Will the Republican party be damaged by infighting when it should be concerned with putting its best foot forward?
With Fred Thompson’s campaign rapidly fading into irrelevance, the candidate and his staff are going all out to damage their main competitior for conservative votes, Mike Huckabee. As things stand in the national polls, Huckabee is best described as first among equals, and he is beginning to look like a very viable candidate. But could Thompson’s scorched earth tactics turn off enough Republicans to make Huckabee damaged goods? Could Huckabee end up being the nominee who can’t rally the part of the base that thinks he’s a pro-amnesty, rapist-pardoning, tax loving liberal?
Anecdotal evidence suggests that this may be the case. Some of Thompson’s most vocal supporters already believe that Huckabee is more Antichrist than Christian. They decry his record as governor or Arkansas in terms that seem more appropriate for a bitterly contested general election than the early stages of the party contest. The campaign isn’t making an issue of the infamous Wayne Dumond case, but Thompson’s supporters are. Even if Thompson eventually bows out and officially throws his support behind Huckabee, as far as these true believers are concerned, it may be difficult to unring the bell.

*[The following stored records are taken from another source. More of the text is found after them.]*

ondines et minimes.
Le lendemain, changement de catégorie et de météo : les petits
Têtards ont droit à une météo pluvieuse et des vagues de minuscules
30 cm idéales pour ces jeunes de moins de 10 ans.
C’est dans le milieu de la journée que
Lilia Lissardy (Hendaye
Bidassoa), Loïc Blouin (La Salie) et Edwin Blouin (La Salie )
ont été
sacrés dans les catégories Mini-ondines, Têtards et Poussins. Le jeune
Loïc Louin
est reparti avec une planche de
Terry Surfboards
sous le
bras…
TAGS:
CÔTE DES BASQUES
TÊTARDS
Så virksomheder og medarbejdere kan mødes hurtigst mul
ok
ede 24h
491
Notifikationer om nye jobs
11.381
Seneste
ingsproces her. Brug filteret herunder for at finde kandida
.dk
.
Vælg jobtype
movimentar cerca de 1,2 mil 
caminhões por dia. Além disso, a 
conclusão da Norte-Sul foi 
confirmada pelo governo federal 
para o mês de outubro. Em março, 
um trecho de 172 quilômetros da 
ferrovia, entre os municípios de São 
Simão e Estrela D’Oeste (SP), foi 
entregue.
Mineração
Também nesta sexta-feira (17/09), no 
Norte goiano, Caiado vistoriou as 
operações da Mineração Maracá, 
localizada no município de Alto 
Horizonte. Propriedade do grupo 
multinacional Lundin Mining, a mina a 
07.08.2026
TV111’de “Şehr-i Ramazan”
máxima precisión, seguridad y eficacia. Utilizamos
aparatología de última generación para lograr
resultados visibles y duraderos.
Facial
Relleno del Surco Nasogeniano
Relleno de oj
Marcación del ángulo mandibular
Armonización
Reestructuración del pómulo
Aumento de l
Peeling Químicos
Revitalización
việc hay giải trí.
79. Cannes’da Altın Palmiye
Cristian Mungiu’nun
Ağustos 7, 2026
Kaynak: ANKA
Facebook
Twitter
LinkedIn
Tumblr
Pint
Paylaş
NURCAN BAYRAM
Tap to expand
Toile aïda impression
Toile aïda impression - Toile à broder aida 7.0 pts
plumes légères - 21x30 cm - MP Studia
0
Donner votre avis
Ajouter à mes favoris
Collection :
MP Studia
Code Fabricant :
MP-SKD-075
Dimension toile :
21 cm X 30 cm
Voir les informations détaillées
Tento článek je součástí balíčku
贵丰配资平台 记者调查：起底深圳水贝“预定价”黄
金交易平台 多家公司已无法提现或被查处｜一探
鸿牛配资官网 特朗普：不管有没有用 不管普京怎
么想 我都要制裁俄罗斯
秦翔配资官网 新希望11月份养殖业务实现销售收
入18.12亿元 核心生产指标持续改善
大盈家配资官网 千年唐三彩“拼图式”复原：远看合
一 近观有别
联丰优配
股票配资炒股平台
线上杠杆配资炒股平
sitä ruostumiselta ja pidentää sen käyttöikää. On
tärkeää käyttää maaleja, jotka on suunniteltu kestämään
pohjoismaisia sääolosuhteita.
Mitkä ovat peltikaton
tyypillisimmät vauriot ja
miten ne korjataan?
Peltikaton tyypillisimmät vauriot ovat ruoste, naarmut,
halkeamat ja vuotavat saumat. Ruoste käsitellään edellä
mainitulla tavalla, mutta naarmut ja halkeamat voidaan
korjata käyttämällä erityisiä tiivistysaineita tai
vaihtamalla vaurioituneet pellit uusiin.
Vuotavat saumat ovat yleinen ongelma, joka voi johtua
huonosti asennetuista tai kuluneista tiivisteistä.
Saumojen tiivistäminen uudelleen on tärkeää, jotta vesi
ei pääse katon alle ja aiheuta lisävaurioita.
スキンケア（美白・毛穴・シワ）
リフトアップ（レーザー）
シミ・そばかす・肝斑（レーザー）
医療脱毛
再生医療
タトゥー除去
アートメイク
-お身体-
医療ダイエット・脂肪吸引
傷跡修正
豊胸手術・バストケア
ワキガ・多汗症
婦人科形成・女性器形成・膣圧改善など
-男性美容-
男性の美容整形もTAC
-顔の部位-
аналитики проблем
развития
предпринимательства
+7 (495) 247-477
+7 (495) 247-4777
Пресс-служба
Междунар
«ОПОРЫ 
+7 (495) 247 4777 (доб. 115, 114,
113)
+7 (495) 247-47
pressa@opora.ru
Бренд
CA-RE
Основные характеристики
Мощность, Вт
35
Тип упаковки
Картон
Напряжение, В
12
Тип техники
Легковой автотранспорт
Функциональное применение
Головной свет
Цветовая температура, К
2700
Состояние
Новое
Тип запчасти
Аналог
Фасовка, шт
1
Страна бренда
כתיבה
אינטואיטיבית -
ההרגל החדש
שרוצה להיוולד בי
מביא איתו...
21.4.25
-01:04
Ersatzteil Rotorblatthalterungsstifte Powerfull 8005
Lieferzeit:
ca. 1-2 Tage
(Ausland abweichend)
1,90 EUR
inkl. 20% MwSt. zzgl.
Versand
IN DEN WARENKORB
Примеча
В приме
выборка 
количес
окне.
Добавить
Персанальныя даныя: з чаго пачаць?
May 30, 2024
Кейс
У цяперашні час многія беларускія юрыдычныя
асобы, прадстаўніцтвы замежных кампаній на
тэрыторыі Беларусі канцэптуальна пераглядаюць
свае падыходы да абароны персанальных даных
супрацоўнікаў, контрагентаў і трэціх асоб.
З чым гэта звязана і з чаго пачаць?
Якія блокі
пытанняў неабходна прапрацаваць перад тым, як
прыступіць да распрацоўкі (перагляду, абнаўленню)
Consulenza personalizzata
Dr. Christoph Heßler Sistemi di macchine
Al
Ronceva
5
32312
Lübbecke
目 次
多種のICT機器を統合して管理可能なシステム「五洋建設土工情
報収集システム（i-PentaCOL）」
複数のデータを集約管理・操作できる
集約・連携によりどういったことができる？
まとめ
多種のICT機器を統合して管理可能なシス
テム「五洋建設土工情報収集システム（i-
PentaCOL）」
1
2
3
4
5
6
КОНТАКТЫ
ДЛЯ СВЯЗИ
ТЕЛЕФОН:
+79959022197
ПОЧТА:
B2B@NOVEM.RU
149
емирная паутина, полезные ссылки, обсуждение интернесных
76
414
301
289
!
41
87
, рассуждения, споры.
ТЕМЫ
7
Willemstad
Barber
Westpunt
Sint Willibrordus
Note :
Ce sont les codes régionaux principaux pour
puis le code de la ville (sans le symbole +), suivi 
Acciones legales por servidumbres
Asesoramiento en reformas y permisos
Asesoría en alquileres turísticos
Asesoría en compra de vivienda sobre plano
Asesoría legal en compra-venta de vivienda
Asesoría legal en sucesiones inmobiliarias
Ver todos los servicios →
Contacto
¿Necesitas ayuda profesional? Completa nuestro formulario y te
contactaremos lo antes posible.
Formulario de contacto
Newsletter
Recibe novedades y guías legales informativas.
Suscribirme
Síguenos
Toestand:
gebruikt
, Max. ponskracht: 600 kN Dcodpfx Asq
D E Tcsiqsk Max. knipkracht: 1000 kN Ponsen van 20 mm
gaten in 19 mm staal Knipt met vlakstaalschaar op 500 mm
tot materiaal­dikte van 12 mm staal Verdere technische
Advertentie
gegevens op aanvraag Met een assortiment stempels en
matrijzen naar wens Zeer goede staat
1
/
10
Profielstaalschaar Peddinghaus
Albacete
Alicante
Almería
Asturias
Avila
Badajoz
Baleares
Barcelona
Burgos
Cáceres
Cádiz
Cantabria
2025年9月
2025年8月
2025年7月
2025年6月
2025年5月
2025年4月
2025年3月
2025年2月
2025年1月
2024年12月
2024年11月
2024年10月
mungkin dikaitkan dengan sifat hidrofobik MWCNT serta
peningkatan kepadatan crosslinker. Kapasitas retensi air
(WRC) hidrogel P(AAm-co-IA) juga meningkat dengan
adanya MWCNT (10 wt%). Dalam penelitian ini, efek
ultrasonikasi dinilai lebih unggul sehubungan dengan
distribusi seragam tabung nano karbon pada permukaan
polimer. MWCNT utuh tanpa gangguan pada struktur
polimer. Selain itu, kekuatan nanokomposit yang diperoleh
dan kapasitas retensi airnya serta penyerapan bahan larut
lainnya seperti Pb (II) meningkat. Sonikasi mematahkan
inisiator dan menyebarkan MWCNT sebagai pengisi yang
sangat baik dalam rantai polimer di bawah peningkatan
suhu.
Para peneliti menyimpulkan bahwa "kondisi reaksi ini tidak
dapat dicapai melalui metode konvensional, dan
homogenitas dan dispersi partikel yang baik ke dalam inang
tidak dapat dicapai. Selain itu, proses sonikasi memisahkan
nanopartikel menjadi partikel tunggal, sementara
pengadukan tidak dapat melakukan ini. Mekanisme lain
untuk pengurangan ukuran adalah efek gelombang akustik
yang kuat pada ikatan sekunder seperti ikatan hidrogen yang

This situation tends to validate the rationale behind the famous 11th commandment of the Republican party: thou shalt not speak ill of another Republican. It may well be that as Thompson the candidate drowns in a whirlpool of unfulfilled promise and uninspired rhetoric, he drags Huckabee down with him.
Republicans should hope that if Huckabee becomes the party’s candidate for the general election, that this is not so.